Maldonado has even started bartering her services for Internet access, doing her friend’s hair and nails in exchange for using the woman’s laptop and Wi-Fi connection.
“It’s just so exhausting because I use the Internet all the time,” she said. “I’m always back and forth to the library. Some days, I feel completely defeated.”
A Major Inconvenience
On a recent afternoon at the Bronx Library Center, Jamal Mason sat before a computer screen while a small clock counted down the minutes until his online session expired, forcing him to give up his seat to the next person in line.
Wearing a button-down shirt and thick-framed glasses, Mason, 42, was searching for a job as a substitute teacher. But he is grateful for any kind of work. He tutors on the side and has applied for jobs at Home Depot and six Gap stores. Every application was online, he said.
Though he owns a desktop computer, Mason canceled his Internet service a few years ago because it was too expensive. The library’s computer, with its 45-minute limit, is the only place where he can apply for jobs.
“It’s a major inconvenience,” Mason said. “I have to take a 20-minute bus from home just to get to the library. Then I come here and there’s a time limit, so I’m racing the clock.”
For job seekers like Mason, it is no longer enough to just look for open positions and submit resumes and cover letters online. They must also have an online presence. Many recruiters, for example, use the social networking site LinkedIn to choose applicants for interviews, said John Crant, a career coach who teaches job readiness workshops at the New York Public Library.
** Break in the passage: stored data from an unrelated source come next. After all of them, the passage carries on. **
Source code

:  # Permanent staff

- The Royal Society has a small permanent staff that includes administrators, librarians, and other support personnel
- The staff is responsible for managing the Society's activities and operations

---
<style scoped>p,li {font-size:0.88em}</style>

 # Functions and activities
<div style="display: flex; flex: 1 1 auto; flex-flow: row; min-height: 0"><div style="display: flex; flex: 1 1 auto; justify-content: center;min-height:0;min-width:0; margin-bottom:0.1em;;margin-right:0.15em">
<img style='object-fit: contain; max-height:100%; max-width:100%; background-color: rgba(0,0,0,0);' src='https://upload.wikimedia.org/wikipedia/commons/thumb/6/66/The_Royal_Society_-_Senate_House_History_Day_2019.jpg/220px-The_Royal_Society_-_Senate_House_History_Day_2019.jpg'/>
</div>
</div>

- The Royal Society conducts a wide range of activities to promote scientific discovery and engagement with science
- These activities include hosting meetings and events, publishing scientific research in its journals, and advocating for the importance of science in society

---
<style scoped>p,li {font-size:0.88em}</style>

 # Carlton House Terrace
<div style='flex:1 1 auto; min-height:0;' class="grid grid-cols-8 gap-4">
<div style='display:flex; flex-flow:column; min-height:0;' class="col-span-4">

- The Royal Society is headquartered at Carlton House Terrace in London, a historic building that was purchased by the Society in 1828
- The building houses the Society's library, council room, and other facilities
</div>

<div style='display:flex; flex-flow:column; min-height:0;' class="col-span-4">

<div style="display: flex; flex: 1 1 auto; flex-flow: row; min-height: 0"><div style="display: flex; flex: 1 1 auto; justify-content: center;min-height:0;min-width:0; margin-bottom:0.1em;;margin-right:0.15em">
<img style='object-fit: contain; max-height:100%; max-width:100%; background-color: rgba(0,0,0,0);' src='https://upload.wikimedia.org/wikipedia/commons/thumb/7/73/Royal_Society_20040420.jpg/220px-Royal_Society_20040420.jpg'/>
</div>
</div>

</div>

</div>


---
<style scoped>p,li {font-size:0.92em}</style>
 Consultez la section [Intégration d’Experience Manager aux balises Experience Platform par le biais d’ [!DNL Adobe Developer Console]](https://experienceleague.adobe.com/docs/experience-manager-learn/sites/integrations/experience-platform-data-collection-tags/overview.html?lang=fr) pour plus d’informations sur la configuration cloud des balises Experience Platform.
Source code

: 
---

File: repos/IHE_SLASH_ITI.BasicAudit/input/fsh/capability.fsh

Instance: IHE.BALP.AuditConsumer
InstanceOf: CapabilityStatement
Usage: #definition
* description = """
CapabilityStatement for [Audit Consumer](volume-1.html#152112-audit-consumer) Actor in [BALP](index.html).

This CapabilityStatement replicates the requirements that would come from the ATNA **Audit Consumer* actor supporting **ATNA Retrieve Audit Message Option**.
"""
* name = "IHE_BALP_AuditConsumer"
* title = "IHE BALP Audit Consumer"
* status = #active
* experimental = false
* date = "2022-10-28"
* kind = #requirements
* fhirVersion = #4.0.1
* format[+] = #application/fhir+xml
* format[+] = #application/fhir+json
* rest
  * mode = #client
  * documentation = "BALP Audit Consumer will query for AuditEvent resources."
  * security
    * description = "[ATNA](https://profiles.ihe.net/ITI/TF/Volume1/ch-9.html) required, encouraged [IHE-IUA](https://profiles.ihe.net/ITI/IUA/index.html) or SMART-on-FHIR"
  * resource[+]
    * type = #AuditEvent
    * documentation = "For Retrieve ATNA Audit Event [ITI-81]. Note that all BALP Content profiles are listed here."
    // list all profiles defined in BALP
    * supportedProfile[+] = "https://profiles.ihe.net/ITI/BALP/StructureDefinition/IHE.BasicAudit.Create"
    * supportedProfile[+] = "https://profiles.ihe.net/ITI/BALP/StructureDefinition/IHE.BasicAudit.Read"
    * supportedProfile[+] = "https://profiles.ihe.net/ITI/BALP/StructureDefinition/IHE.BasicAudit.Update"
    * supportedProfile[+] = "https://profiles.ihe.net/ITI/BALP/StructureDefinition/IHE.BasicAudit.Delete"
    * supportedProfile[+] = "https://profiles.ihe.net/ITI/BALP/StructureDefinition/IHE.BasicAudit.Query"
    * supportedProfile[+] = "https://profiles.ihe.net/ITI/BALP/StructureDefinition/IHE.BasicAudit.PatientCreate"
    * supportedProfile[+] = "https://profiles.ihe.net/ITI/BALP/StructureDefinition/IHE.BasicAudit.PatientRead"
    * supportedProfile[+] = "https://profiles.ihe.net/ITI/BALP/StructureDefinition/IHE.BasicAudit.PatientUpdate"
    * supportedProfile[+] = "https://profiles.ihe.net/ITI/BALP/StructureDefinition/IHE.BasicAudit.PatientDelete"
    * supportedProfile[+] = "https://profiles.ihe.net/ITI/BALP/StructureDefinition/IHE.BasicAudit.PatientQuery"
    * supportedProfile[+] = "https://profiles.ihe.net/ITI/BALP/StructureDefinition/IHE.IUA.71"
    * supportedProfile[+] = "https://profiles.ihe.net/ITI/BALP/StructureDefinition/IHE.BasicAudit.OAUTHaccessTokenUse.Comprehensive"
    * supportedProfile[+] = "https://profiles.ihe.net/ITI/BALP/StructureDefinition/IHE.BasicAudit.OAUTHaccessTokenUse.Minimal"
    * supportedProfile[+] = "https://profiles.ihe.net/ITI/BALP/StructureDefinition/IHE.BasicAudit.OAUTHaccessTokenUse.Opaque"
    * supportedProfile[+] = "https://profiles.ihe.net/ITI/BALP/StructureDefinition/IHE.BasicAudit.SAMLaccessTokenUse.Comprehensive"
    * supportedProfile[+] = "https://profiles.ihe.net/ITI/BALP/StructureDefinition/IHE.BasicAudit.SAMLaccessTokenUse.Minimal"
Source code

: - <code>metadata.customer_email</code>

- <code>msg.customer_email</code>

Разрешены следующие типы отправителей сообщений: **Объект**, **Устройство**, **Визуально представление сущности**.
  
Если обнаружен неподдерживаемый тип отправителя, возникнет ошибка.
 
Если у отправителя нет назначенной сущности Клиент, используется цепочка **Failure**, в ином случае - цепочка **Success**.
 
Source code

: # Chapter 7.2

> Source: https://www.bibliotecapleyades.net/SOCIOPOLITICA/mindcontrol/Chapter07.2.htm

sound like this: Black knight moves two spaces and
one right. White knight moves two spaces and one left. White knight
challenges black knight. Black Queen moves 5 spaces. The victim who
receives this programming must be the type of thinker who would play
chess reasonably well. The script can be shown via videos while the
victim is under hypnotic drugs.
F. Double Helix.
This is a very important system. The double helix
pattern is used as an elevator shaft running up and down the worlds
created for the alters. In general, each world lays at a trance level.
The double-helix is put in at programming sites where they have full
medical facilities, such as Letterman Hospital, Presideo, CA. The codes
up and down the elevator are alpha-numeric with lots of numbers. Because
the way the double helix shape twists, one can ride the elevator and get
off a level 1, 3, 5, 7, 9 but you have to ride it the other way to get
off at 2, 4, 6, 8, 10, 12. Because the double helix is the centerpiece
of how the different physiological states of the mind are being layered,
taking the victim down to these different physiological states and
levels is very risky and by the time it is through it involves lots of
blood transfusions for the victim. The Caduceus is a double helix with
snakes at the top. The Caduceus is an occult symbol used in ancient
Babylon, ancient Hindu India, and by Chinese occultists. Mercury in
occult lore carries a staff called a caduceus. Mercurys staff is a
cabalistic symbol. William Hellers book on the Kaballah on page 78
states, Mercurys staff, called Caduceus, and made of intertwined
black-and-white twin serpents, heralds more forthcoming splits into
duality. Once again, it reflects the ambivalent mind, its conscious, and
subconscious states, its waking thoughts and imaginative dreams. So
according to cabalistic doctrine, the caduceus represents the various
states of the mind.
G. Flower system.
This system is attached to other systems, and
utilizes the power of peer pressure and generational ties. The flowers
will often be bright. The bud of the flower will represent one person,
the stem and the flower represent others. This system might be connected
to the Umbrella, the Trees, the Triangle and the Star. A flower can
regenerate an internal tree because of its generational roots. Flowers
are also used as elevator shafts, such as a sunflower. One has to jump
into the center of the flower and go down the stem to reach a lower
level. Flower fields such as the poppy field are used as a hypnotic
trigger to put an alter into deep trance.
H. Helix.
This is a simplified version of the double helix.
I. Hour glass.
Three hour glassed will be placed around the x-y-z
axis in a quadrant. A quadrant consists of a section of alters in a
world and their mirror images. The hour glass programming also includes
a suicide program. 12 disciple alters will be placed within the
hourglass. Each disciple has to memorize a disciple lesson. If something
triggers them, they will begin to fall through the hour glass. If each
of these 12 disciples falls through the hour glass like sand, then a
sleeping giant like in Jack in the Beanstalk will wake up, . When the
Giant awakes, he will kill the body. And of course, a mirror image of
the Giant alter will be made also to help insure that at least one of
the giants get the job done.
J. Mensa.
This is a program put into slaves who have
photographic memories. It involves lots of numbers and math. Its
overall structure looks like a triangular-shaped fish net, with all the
"If there's not more of your story online, your resume ends up in the other stack and you're weeded out of competition," he said. "To be among the population that doesn't have ready access to the Internet is a real disadvantage."
Shamika Woolridge, 33, of the Bronx, relies on library computers to take online classes at Colorado Technical University. She also suffers from cerebral palsy, making it difficult for her to walk the five blocks to the library. If she had Internet at home, she said she would have already completed the online degree she started five years ago. She also could go online to check the grades of her 13-year-old son, Elijah.
“He was missing a whole bunch of assignments," said Woolridge, who lives in a shelter with her three children, ages 13, 10 and 5. "I didn’t even know about [them] because I didn't have Internet."